O Conselho Federal de Medicina (CFM) lançou recentemente a plataforma Atesta CFM, que centraliza a emissão de atestados médicos em território nacional. A plataforma deveria ter se tornado, a partir do último dia 5, o único mecanismo de emissão e controle dos atestados. Sua obrigatoriedade acabou sendo derrubada em uma decisão liminar do Tribunal Regional Federal da 1ª Região (TRF-1).
A decisão do TRF-1 não poderia vir em melhor hora, e nossa expectativa é de que seja mantida pelas instâncias superiores. A obrigatoriedade do uso do Atesta CFM para a gestão dos atestados médicos é um ato que cria um monopólio nas mãos do conselho e, o mais importante, abre caminhos para uma violação de privacidade por parte dos trabalhadores brasileiros.

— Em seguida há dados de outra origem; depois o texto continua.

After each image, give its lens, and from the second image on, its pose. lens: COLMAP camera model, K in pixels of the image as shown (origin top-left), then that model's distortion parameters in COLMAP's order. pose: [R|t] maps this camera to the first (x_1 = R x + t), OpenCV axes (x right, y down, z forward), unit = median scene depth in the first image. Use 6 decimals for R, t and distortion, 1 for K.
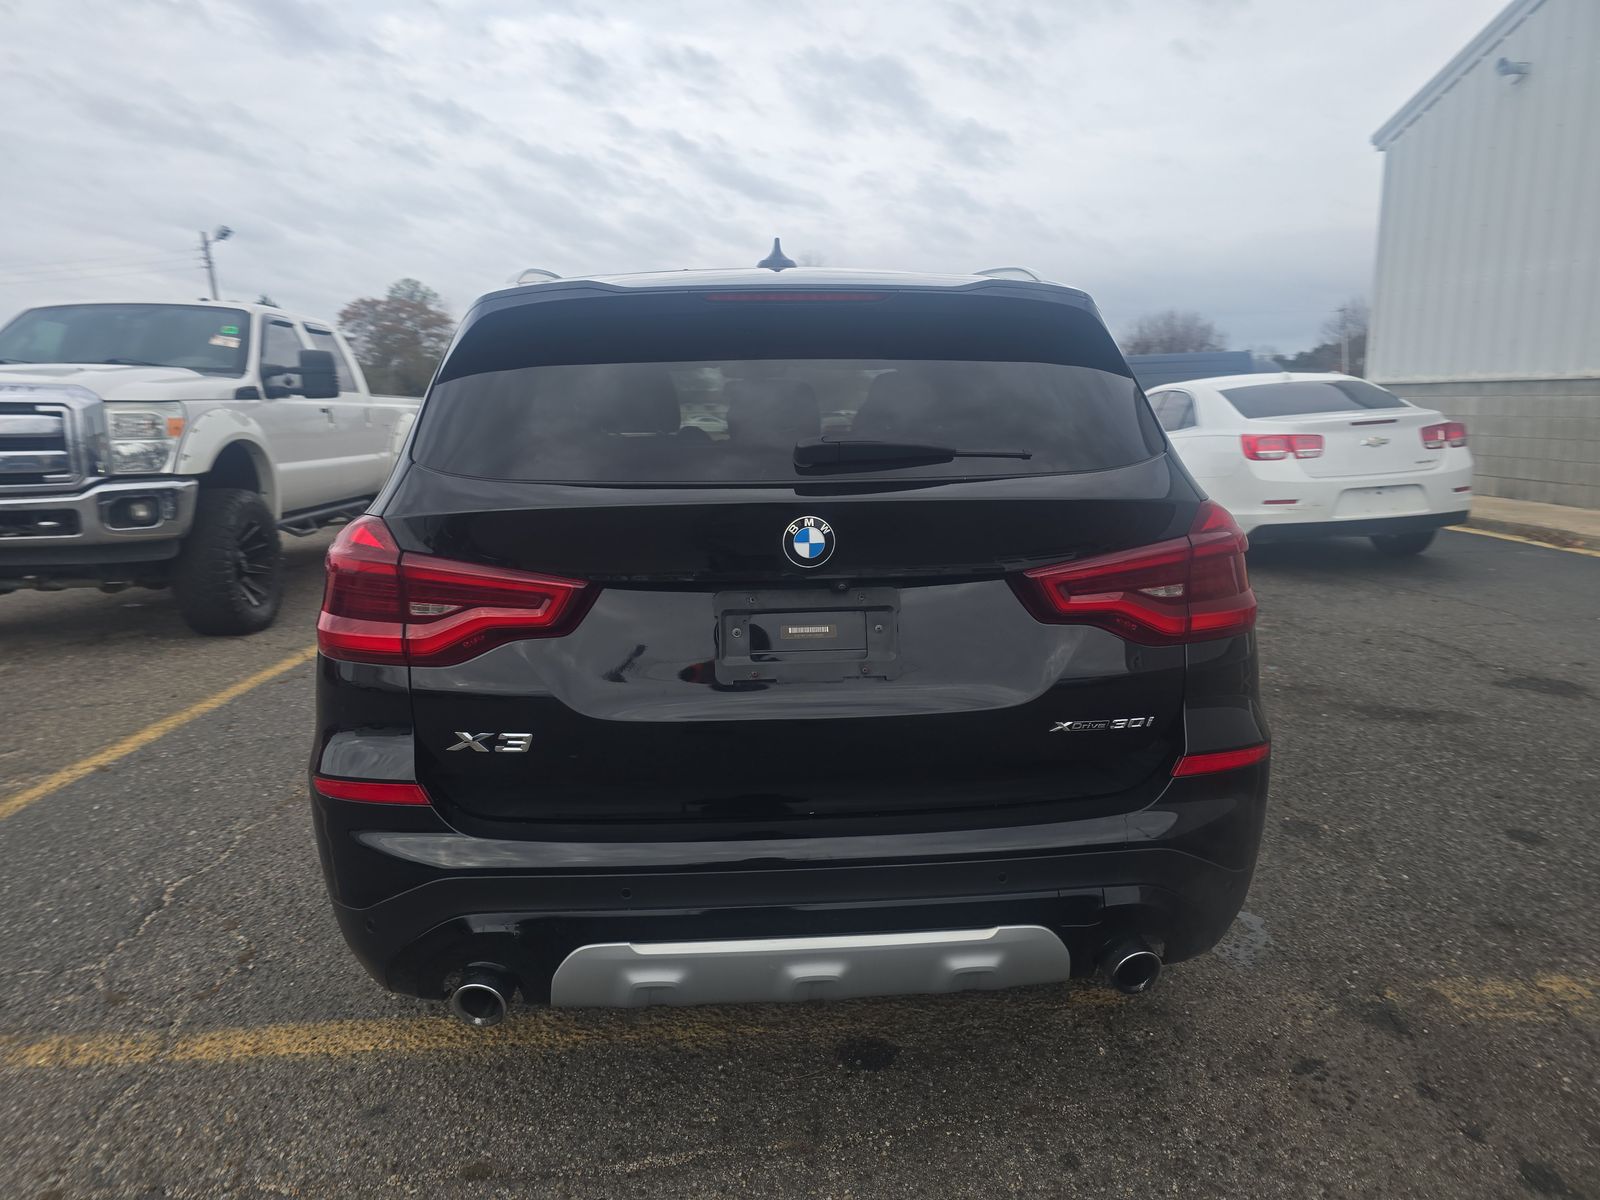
lens RADIAL K [[1053.9, 0, 797.0], [0, 1053.9, 595.3], [0, 0, 1]] dist [0.020222, -0.019857]
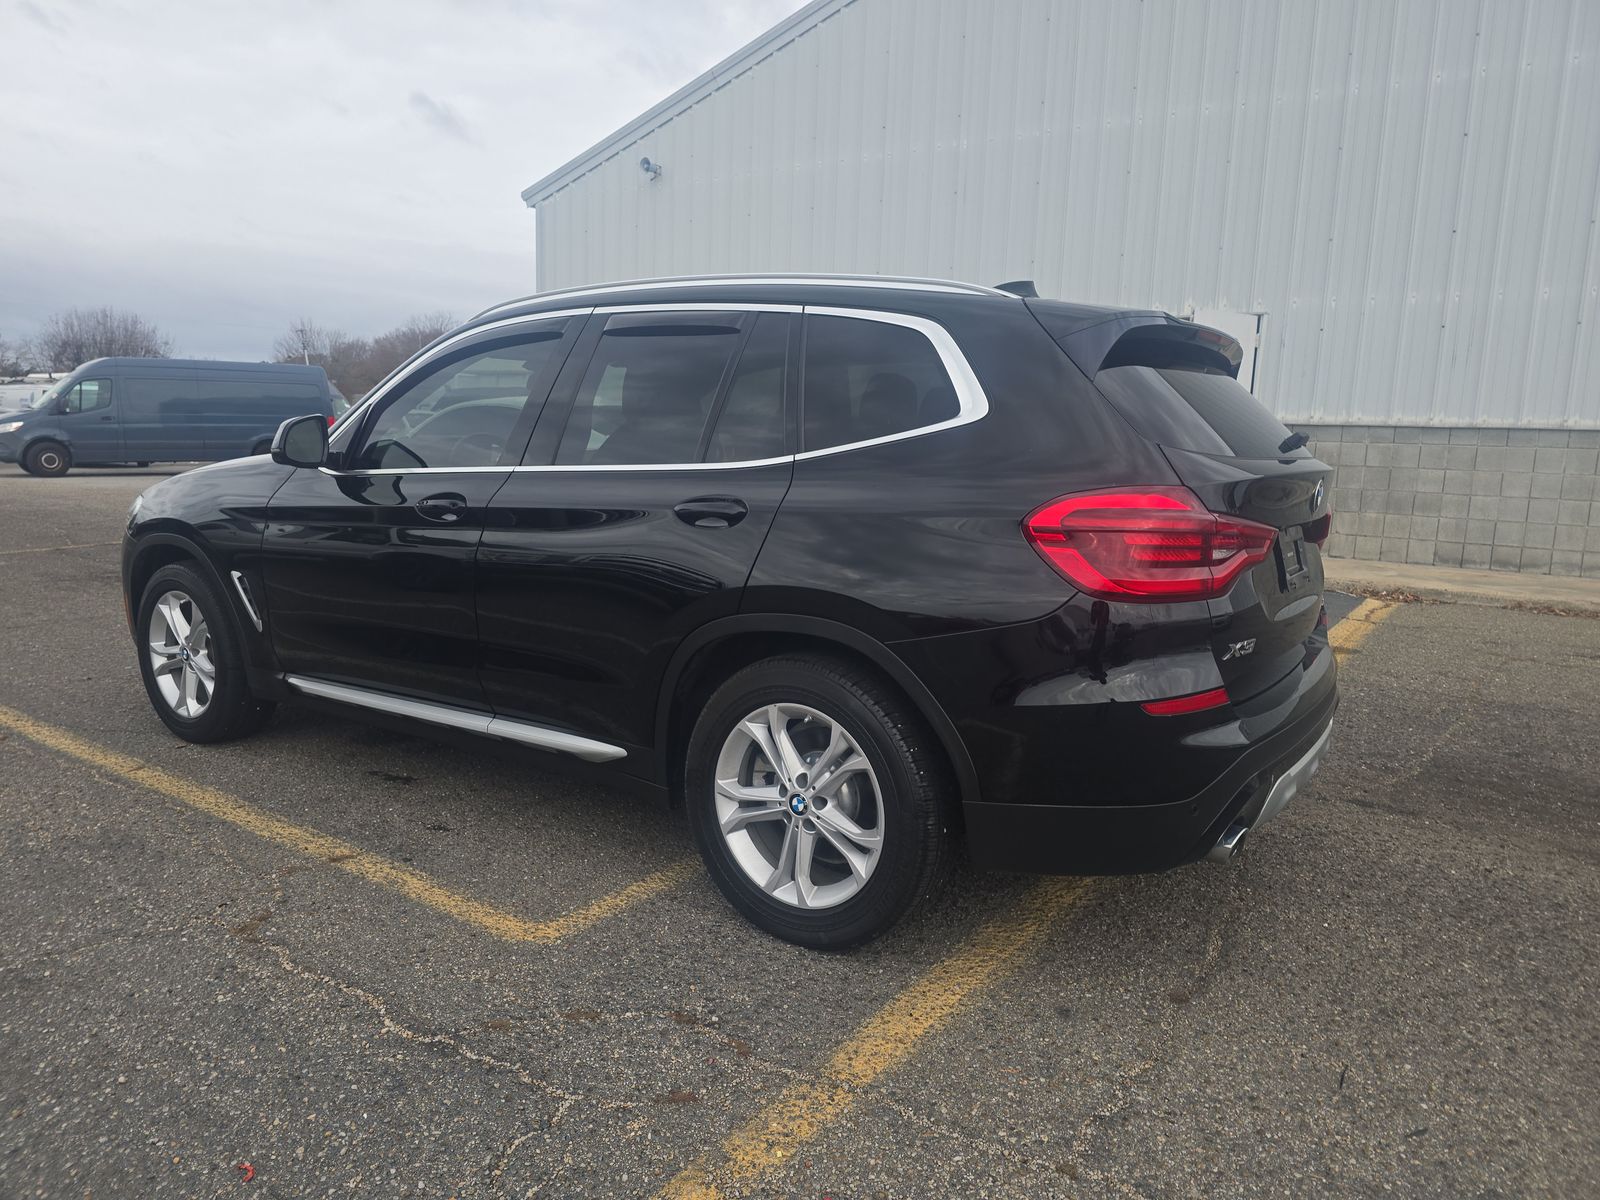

O CFM criou o Atesta CFM sob a alegação de que a plataforma pode coibir falsificações e garantir um melhor acervo dos documentos. Não se discute a necessidade de atacar as irregularidades em atestados médicos. Pacientes, médicos e empresas em geral sofrem com um sistema amplamente passível de fraudes, em que as diferentes pontas do processo podem ser violadas, nas mais diferentes dimensões. Também se vê com bons olhos o aumento da digitalização, seguindo a tendência global que se identifica em todos os ramos da atividade empresarial e pública, não apenas da saúde.
O Atesta CFM, porém, está longe de alcançar os objetivos anunciados. Sob os nobres pretextos, a plataforma dá ao CFM um poder excessivo que não se enquadra nas competências originais do órgão. A descrição do CFM aponta que a fiscalização do Atesta CFM ficará a cargo do próprio conselho. Ora, sabe-se que o controle externo é prerrogativa para a qualidade e a transparência de políticas que impactam um público de grande magnitude — e, no caso dos atestados médicos, pode-se falar de um potencial de alcançar a população brasileira como um todo.
Há que se discutir também aspectos de privacidade. O Atesta CFM centraliza os dados dos cidadãos em uma plataforma gerida por uma entidade privada (o próprio CFM) e cuja gestão ou destino não se sabe ao certo. A resolução que cria o Atesta CFM prevê que os trabalhadores podem ter seus dados “voluntariamente” disponibilizados a qualquer empregador. Ora, sabe-se que pessoas em busca de emprego acabam se submetendo a condições nem sempre favoráveis a si próprias. Com isso, empresas externas podem ter acesso a dados de potenciais funcionários por meio da plataforma. E pessoas podem deixar de ter acesso a empregos por conta de análises ao seu histórico médico. Seria fomentada, assim, uma cadeia de pré-julgamentos a pessoas que, por exemplo, tenham sofrido com doenças em seu passado.
Ressalta-se também que a plataforma viola o posicionamento do Sistema Único de Saúde (SUS) como ente centralizador da saúde no plano federal. O SUS já tem, nos dias atuais, seus sistemas eletrônicos para gestão do atendimento aos pacientes. Com o Atesta CFM, os médicos atuantes no SUS se verão obrigados a desconsiderar a plataforma pública para aderir à sistemática imposta pelo conselho.
Entendemos, por todos esses argumentos, que o Atesta CFM representa um retrocesso no âmbito das políticas públicas nacionais para a saúde. Fazemos este alerta justamente por entendermos a necessidade de que as plataformas digitais façam mais e mais parte da vida cotidiana dos brasileiros – mas desejamos que isso se dê de forma segura a todos os segmentos envolvidos, sem potenciais violações à privacidade e também sem o benefício
monopolístico a grupos econômicos ou políticos.